── Record excerpts ──
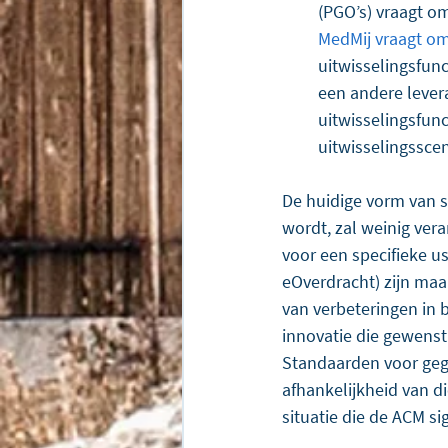
(PGO’s) vraagt om
MedMij vraagt om
uitwisselingsfun
een andere levera
uitwisselingsfunc
uitwisselingssce
De huidige vorm van s
wordt, zal weinig vera
voor een specifieke u
eOverdracht) zijn maa
van verbeteringen in 
innovatie die gewenst
Standaarden voor geg
afhankelijkheid van di
situatie die de ACM si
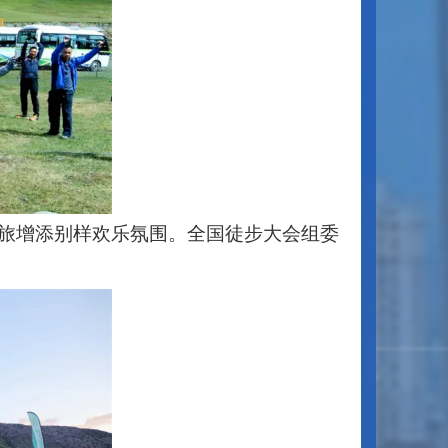
旅增添别样欢乐氛围。全国徒步大会组委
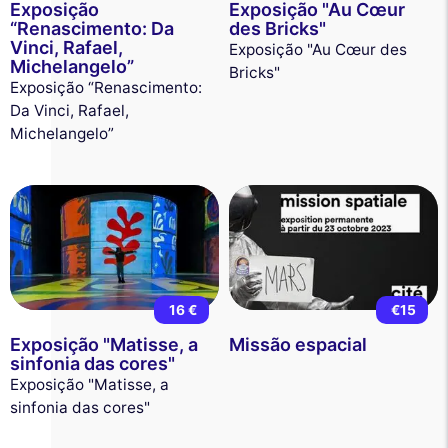
Exposição
Exposição "Au Cœur
“Renascimento: Da
des Bricks"
Vinci, Rafael,
Exposição "Au Cœur des
Michelangelo”
Bricks"
Exposição “Renascimento:
Da Vinci, Rafael,
Michelangelo”
16 €
€15
Exposição "Matisse, a
Missão espacial
sinfonia das cores"
Exposição "Matisse, a
sinfonia das cores"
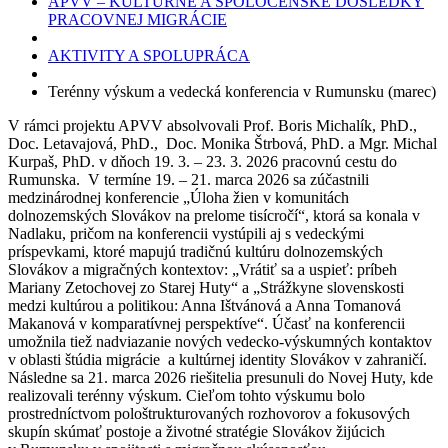
APVV – KULTÚRNE A SPOLOČENSKÉ DÔSLEDKY
PRACOVNEJ MIGRÁCIE
AKTIVITY A SPOLUPRÁCA
Terénny výskum a vedecká konferencia v Rumunsku (marec)
V rámci projektu APVV absolvovali Prof. Boris Michalík, PhD.,
Doc. Letavajová, PhD., Doc. Monika Štrbová, PhD. a Mgr. Michal
Kurpaš, PhD. v dňoch 19. 3. – 23. 3. 2026 pracovnú cestu do
Rumunska. V termíne 19. – 21. marca 2026 sa zúčastnili
medzinárodnej konferencie „Úloha žien v komunitách
dolnozemských Slovákov na prelome tisícročí“, ktorá sa konala v
Nadlaku, pričom na konferencii vystúpili aj s vedeckými
príspevkami, ktoré mapujú tradičnú kultúru dolnozemských
Slovákov a migračných kontextov: „Vrátiť sa a uspieť: príbeh
Mariany Zetochovej zo Starej Huty“ a „Strážkyne slovenskosti
medzi kultúrou a politikou: Anna Ištvánová a Anna Tomanová
Makanová v komparatívnej perspektíve“. Účasť na konferencii
umožnila tiež nadviazanie nových vedecko-výskumných kontaktov
v oblasti štúdia migrácie a kultúrnej identity Slovákov v zahraničí.
Následne sa 21. marca 2026 riešitelia presunuli do Novej Huty, kde
realizovali terénny výskum. Cieľom tohto výskumu bolo
prostredníctvom pološtrukturovaných rozhovorov a fokusových
skupín skúmať postoje a životné stratégie Slovákov žijúcich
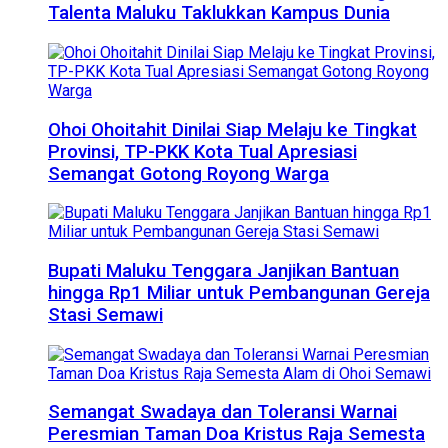
Talenta Maluku Taklukkan Kampus Dunia
Ohoi Ohoitahit Dinilai Siap Melaju ke Tingkat
Provinsi, TP-PKK Kota Tual Apresiasi
Semangat Gotong Royong Warga
Bupati Maluku Tenggara Janjikan Bantuan
hingga Rp1 Miliar untuk Pembangunan Gereja
Stasi Semawi
Semangat Swadaya dan Toleransi Warnai
Peresmian Taman Doa Kristus Raja Semesta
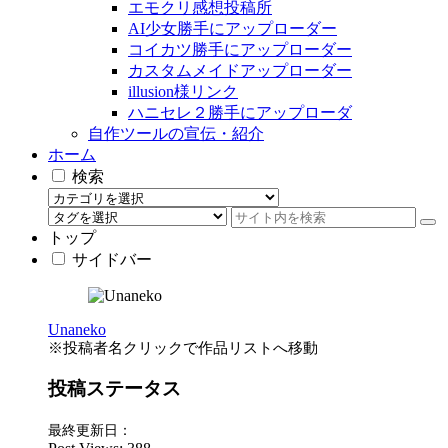
エモクリ感想投稿所
AI少女勝手にアップローダー
コイカツ勝手にアップローダー
カスタムメイドアップローダー
illusion様リンク
ハニセレ２勝手にアップローダ
自作ツールの宣伝・紹介
ホーム
検索
トップ
サイドバー
Unaneko
※投稿者名クリックで作品リストへ移動
投稿ステータス
最終更新日：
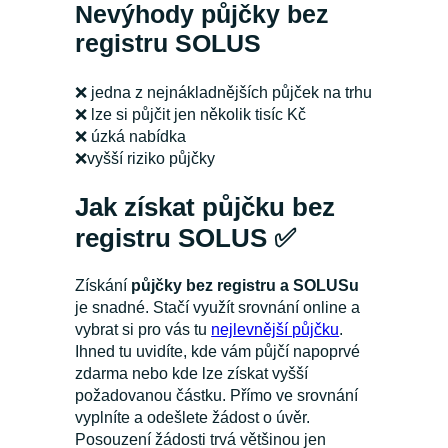
Nevýhody půjčky bez
registru SOLUS
❌ jedna z nejnákladnějších půjček na trhu
❌ lze si půjčit jen několik tisíc Kč
❌ úzká nabídka
❌vyšší riziko půjčky
Jak získat půjčku bez
registru SOLUS
✅
Získání
půjčky bez registru a SOLUSu
je snadné. Stačí využít srovnání online a
vybrat si pro vás tu
nejlevnější půjčku
.
Ihned tu uvidíte, kde vám půjčí napoprvé
zdarma nebo kde lze získat vyšší
požadovanou částku. Přímo ve srovnání
vyplníte a odešlete žádost o úvěr.
Posouzení žádosti trvá většinou jen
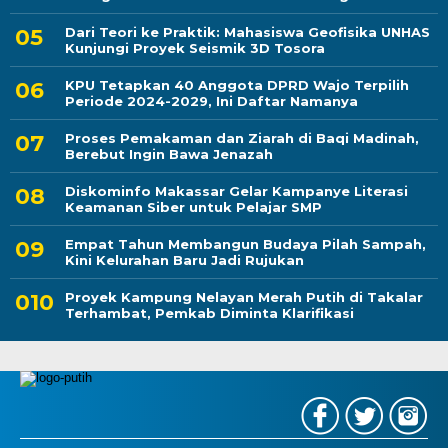
Dari Teori ke Praktik: Mahasiswa Geofisika UNHAS
Kunjungi Proyek Seismik 3D Tosora
KPU Tetapkan 40 Anggota DPRD Wajo Terpilih
Periode 2024-2029, Ini Daftar Namanya
Proses Pemakaman dan Ziarah di Baqi Madinah,
Berebut Ingin Bawa Jenazah
Diskominfo Makassar Gelar Kampanye Literasi
Keamanan Siber untuk Pelajar SMP
Empat Tahun Membangun Budaya Pilah Sampah,
Kini Kelurahan Baru Jadi Rujukan
Proyek Kampung Nelayan Merah Putih di Takalar
Terhambat, Pemkab Diminta Klarifikasi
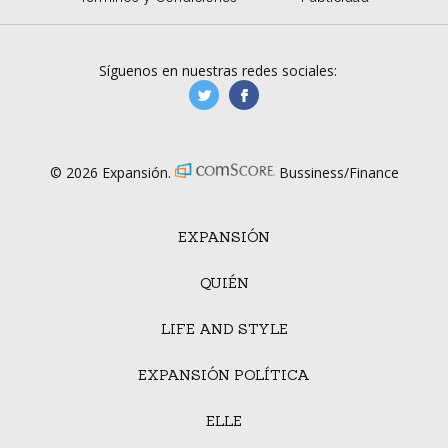
Síguenos en nuestras redes sociales:
manufacturaGE
manufactura.expa
© 2026 Expansión.
Bussiness/Finance
EXPANSIÓN
QUIÉN
LIFE AND STYLE
EXPANSIÓN POLÍTICA
ELLE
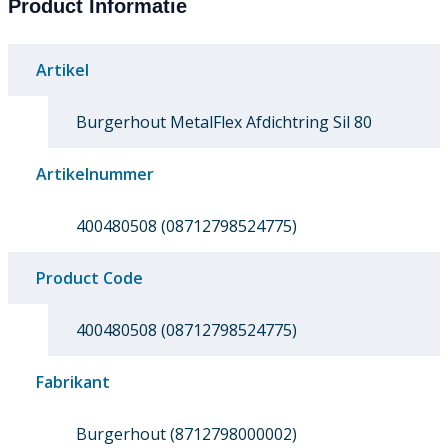
Product Informatie
Artikel
Burgerhout MetalFlex Afdichtring Sil 80
Artikelnummer
400480508 (08712798524775)
Product Code
400480508 (08712798524775)
Fabrikant
Burgerhout (8712798000002)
───
### Request:
Extract all of the lines above character for character, leaving out the picture markers.

### Solution to this exercise:
(PGO’s) vraagt om
MedMij vraagt om
uitwisselingsfun
een andere levera
uitwisselingsfunc
uitwisselingssce
De huidige vorm van s
wordt, zal weinig vera
voor een specifieke u
eOverdracht) zijn maa
van verbeteringen in 
innovatie die gewenst
Standaarden voor geg
afhankelijkheid van di
situatie die de ACM si
旅增添别样欢乐氛围。全国徒步大会组委
Exposição
Exposição "Au Cœur
“Renascimento: Da
des Bricks"
Vinci, Rafael,
Exposição "Au Cœur des
Michelangelo”
Bricks"
Exposição “Renascimento:
Da Vinci, Rafael,
Michelangelo”
16 €
€15
Exposição "Matisse, a
Missão espacial
sinfonia das cores"
Exposição "Matisse, a
sinfonia das cores"
APVV – KULTÚRNE A SPOLOČENSKÉ DÔSLEDKY
PRACOVNEJ MIGRÁCIE
AKTIVITY A SPOLUPRÁCA
Terénny výskum a vedecká konferencia v Rumunsku (marec)
V rámci projektu APVV absolvovali Prof. Boris Michalík, PhD.,
Doc. Letavajová, PhD., Doc. Monika Štrbová, PhD. a Mgr. Michal
Kurpaš, PhD. v dňoch 19. 3. – 23. 3. 2026 pracovnú cestu do
Rumunska. V termíne 19. – 21. marca 2026 sa zúčastnili
medzinárodnej konferencie „Úloha žien v komunitách
dolnozemských Slovákov na prelome tisícročí“, ktorá sa konala v
Nadlaku, pričom na konferencii vystúpili aj s vedeckými
príspevkami, ktoré mapujú tradičnú kultúru dolnozemských
Slovákov a migračných kontextov: „Vrátiť sa a uspieť: príbeh
Mariany Zetochovej zo Starej Huty“ a „Strážkyne slovenskosti
medzi kultúrou a politikou: Anna Ištvánová a Anna Tomanová
Makanová v komparatívnej perspektíve“. Účasť na konferencii
umožnila tiež nadviazanie nových vedecko-výskumných kontaktov
v oblasti štúdia migrácie a kultúrnej identity Slovákov v zahraničí.
Následne sa 21. marca 2026 riešitelia presunuli do Novej Huty, kde
realizovali terénny výskum. Cieľom tohto výskumu bolo
prostredníctvom pološtrukturovaných rozhovorov a fokusových
skupín skúmať postoje a životné stratégie Slovákov žijúcich
Talenta Maluku Taklukkan Kampus Dunia
Ohoi Ohoitahit Dinilai Siap Melaju ke Tingkat
Provinsi, TP-PKK Kota Tual Apresiasi
Semangat Gotong Royong Warga
Bupati Maluku Tenggara Janjikan Bantuan
hingga Rp1 Miliar untuk Pembangunan Gereja
Stasi Semawi
Semangat Swadaya dan Toleransi Warnai
Peresmian Taman Doa Kristus Raja Semesta
エモクリ感想投稿所
AI少女勝手にアップローダー
コイカツ勝手にアップローダー
カスタムメイドアップローダー
illusion様リンク
ハニセレ２勝手にアップローダ
自作ツールの宣伝・紹介
ホーム
検索
トップ
サイドバー
Unaneko
※投稿者名クリックで作品リストへ移動
投稿ステータス
最終更新日：
Nevýhody půjčky bez
registru SOLUS
❌ jedna z nejnákladnějších půjček na trhu
❌ lze si půjčit jen několik tisíc Kč
❌ úzká nabídka
❌vyšší riziko půjčky
Jak získat půjčku bez
registru SOLUS
✅
Získání
půjčky bez registru a SOLUSu
je snadné. Stačí využít srovnání online a
vybrat si pro vás tu
nejlevnější půjčku
.
Ihned tu uvidíte, kde vám půjčí napoprvé
zdarma nebo kde lze získat vyšší
požadovanou částku. Přímo ve srovnání
vyplníte a odešlete žádost o úvěr.
Posouzení žádosti trvá většinou jen
Dari Teori ke Praktik: Mahasiswa Geofisika UNHAS
Kunjungi Proyek Seismik 3D Tosora
KPU Tetapkan 40 Anggota DPRD Wajo Terpilih
Periode 2024-2029, Ini Daftar Namanya
Proses Pemakaman dan Ziarah di Baqi Madinah,
Berebut Ingin Bawa Jenazah
Diskominfo Makassar Gelar Kampanye Literasi
Keamanan Siber untuk Pelajar SMP
Empat Tahun Membangun Budaya Pilah Sampah,
Kini Kelurahan Baru Jadi Rujukan
Proyek Kampung Nelayan Merah Putih di Takalar
Terhambat, Pemkab Diminta Klarifikasi
Síguenos en nuestras redes sociales:
manufacturaGE
manufactura.expa
© 2026 Expansión.
Bussiness/Finance
EXPANSIÓN
QUIÉN
LIFE AND STYLE
EXPANSIÓN POLÍTICA
ELLE
Product Informatie
Artikel
Burgerhout MetalFlex Afdichtring Sil 80
Artikelnummer
400480508 (08712798524775)
Product Code
400480508 (08712798524775)
Fabrikant
Burgerhout (8712798000002)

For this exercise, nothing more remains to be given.